| REQUEST |
Please write out only the lines from the line with "Your message (required)" to the line with "investment is performing.", inclusive, exactly as they stand below, without the pictures.

| INPUT DATA |
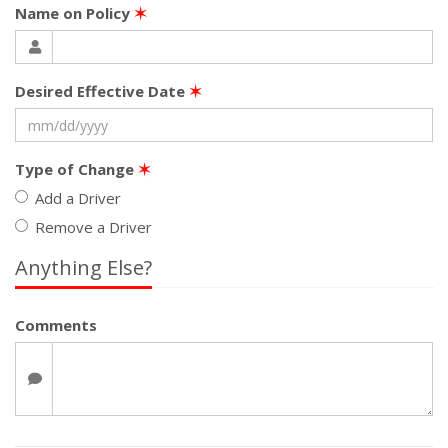
Name on Policy
✶
Desired Effective Date
✶
Type of Change
✶
Add a Driver
Remove a Driver
Anything Else?
Comments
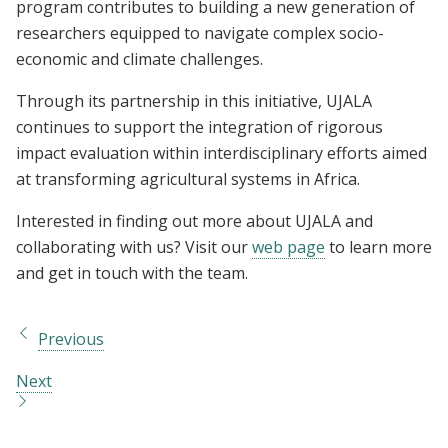
program contributes to building a new generation of
researchers equipped to navigate complex socio-
economic and climate challenges.
Through its partnership in this initiative, UJALA
continues to support the integration of rigorous
impact evaluation within interdisciplinary efforts aimed
at transforming agricultural systems in Africa.
Interested in finding out more about UJALA and
collaborating with us? Visit our
web page
to learn more
and get in touch with the team.
Previous
Next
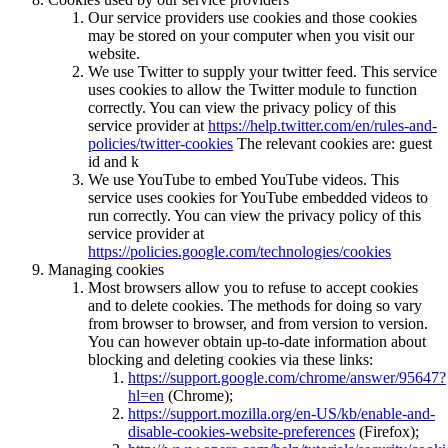
Our service providers use cookies and those cookies
may be stored on your computer when you visit our
website.
We use Twitter to supply your twitter feed. This service
uses cookies to allow the Twitter module to function
correctly. You can view the privacy policy of this
service provider at
https://help.twitter.com/en/rules-and-
policies/twitter-cookies
The relevant cookies are: guest
id and k
We use YouTube to embed YouTube videos. This
service uses cookies for YouTube embedded videos to
run correctly. You can view the privacy policy of this
service provider at
https://policies.google.com/technologies/cookies
Managing cookies
Most browsers allow you to refuse to accept cookies
and to delete cookies. The methods for doing so vary
from browser to browser, and from version to version.
You can however obtain up-to-date information about
blocking and deleting cookies via these links:
https://support.google.com/chrome/answer/95647?
hl=en
(Chrome);
https://support.mozilla.org/en-US/kb/enable-and-
disable-cookies-website-preferences
(Firefox);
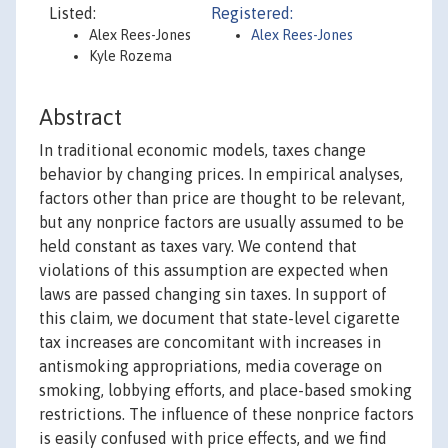
Listed:
Registered:
Alex Rees-Jones
Alex Rees-Jones
Kyle Rozema
Abstract
In traditional economic models, taxes change
behavior by changing prices. In empirical analyses,
factors other than price are thought to be relevant,
but any nonprice factors are usually assumed to be
held constant as taxes vary. We contend that
violations of this assumption are expected when
laws are passed changing sin taxes. In support of
this claim, we document that state-level cigarette
tax increases are concomitant with increases in
antismoking appropriations, media coverage on
smoking, lobbying efforts, and place-based smoking
restrictions. The influence of these nonprice factors
is easily confused with price effects, and we find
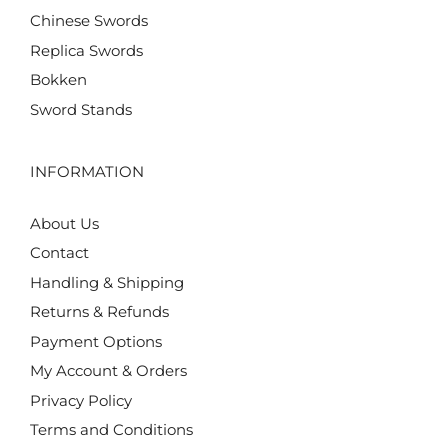
Chinese Swords
Replica Swords
Bokken
Sword Stands
INFORMATION
About Us
Contact
Handling & Shipping
Returns & Refunds
Payment Options
My Account & Orders
Privacy Policy
Terms and Conditions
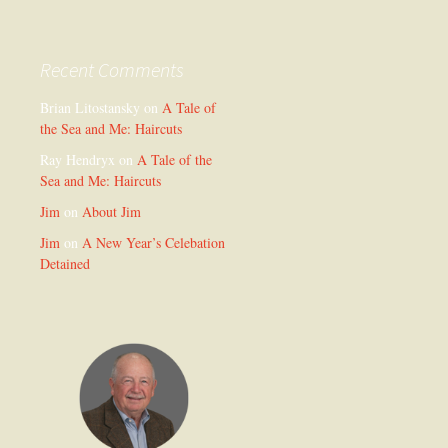
Recent Comments
Brian Litostansky
on
A Tale of
the Sea and Me: Haircuts
Ray Hendryx
on
A Tale of the
Sea and Me: Haircuts
Jim
on
About Jim
Jim
on
A New Year’s Celebation
Detained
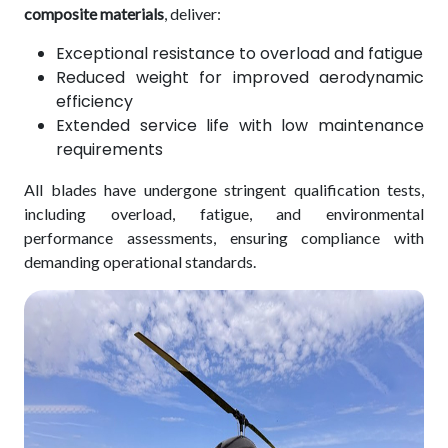
composite materials
, deliver:
Exceptional resistance to overload and fatigue
Reduced weight for improved aerodynamic
efficiency
Extended service life with low maintenance
requirements
All blades have undergone stringent qualification tests,
including overload, fatigue, and environmental
performance assessments, ensuring compliance with
demanding operational standards.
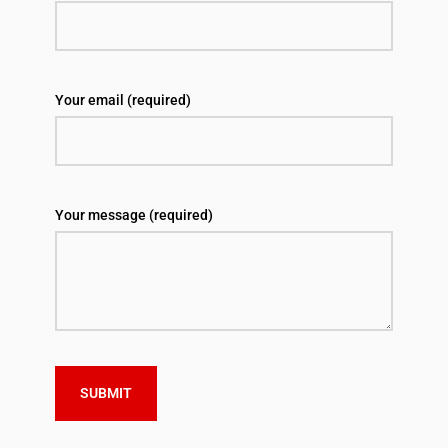
Your email (required)
Your message (required)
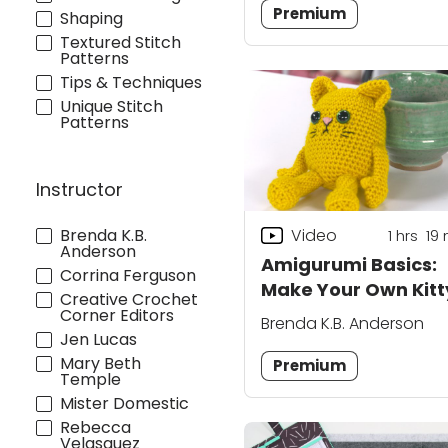
Premium
Shaping
Textured Stitch
Patterns
Tips & Techniques
Unique Stitch
Patterns
Instructor
Brenda K.B.
Video
1
hrs
19
Anderson
Amigurumi Basics:
Corrina Ferguson
Make Your Own Kitt
Creative Crochet
Cat
Corner Editors
Brenda K.B. Anderson
Jen Lucas
Mary Beth
Premium
Temple
Mister Domestic
Rebecca
Velasquez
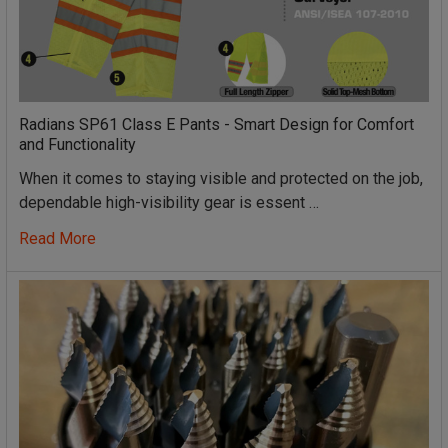
Radians SP61 Class E Pants - Smart Design for Comfort
and Functionality
When it comes to staying visible and protected on the job,
dependable high-visibility gear is essent …
Read More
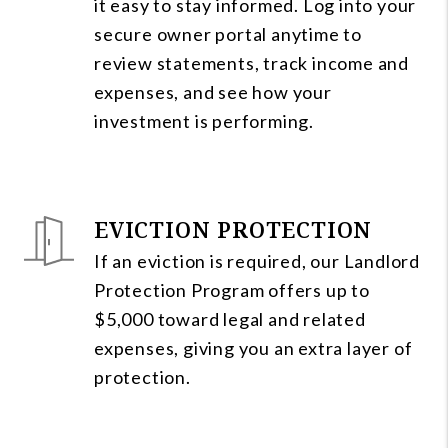
it easy to stay informed. Log into your
secure owner portal anytime to
review statements, track income and
expenses, and see how your
investment is performing.
EVICTION PROTECTION
If an eviction is required, our Landlord
Protection Program offers up to
$5,000 toward legal and related
expenses, giving you an extra layer of
protection.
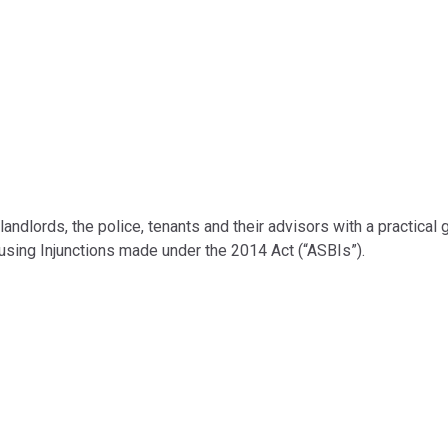
landlords, the police, tenants and their advisors with a practical 
 using Injunctions made under the 2014 Act (“ASBIs”).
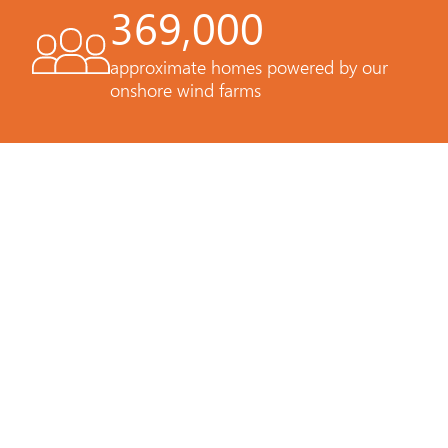
369,000
approximate homes powered by our
onshore wind farms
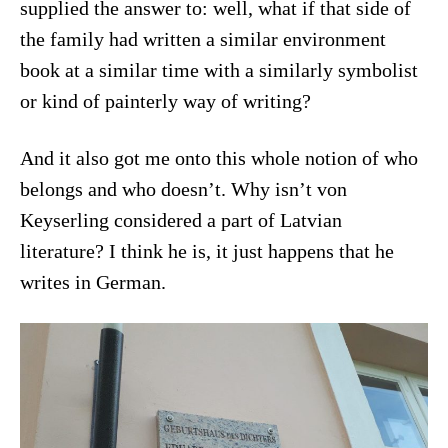
supplied the answer to: well, what if that side of
the family had written a similar environment
book at a similar time with a similarly symbolist
or kind of painterly way of writing?
And it also got me onto this whole notion of who
belongs and who doesn’t. Why isn’t von
Keyserling considered a part of Latvian
literature? I think he is, it just happens that he
writes in German.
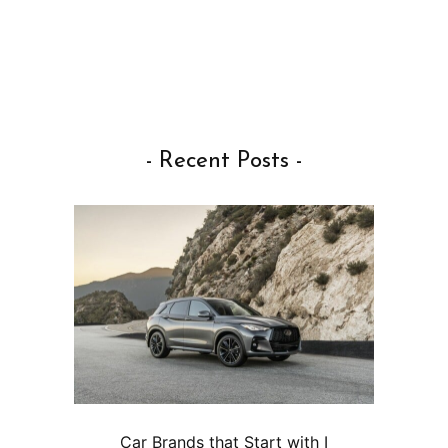
- Recent Posts -
Car Brands that Start with I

| RESPONSE BELOW |
Your message (required)
Premium
Shaping
Textured Stitch
Patterns
Tips & Techniques
Unique Stitch
Patterns
Instructor
Brenda K.B.
Video
1
hrs
19
Anderson
Amigurumi Basics:
Corrina Ferguson
Make Your Own Kitt
Creative Crochet
Cat
Corner Editors
Brenda K.B. Anderson
Jen Lucas
Mary Beth
Premium
Temple
Mister Domestic
Rebecca
Velasquez
Radians SP61 Class E Pants - Smart Design for Comfort
and Functionality
When it comes to staying visible and protected on the job,
dependable high-visibility gear is essent …
Read More
it easy to stay informed. Log into your
secure owner portal anytime to
review statements, track income and
expenses, and see how your
investment is performing.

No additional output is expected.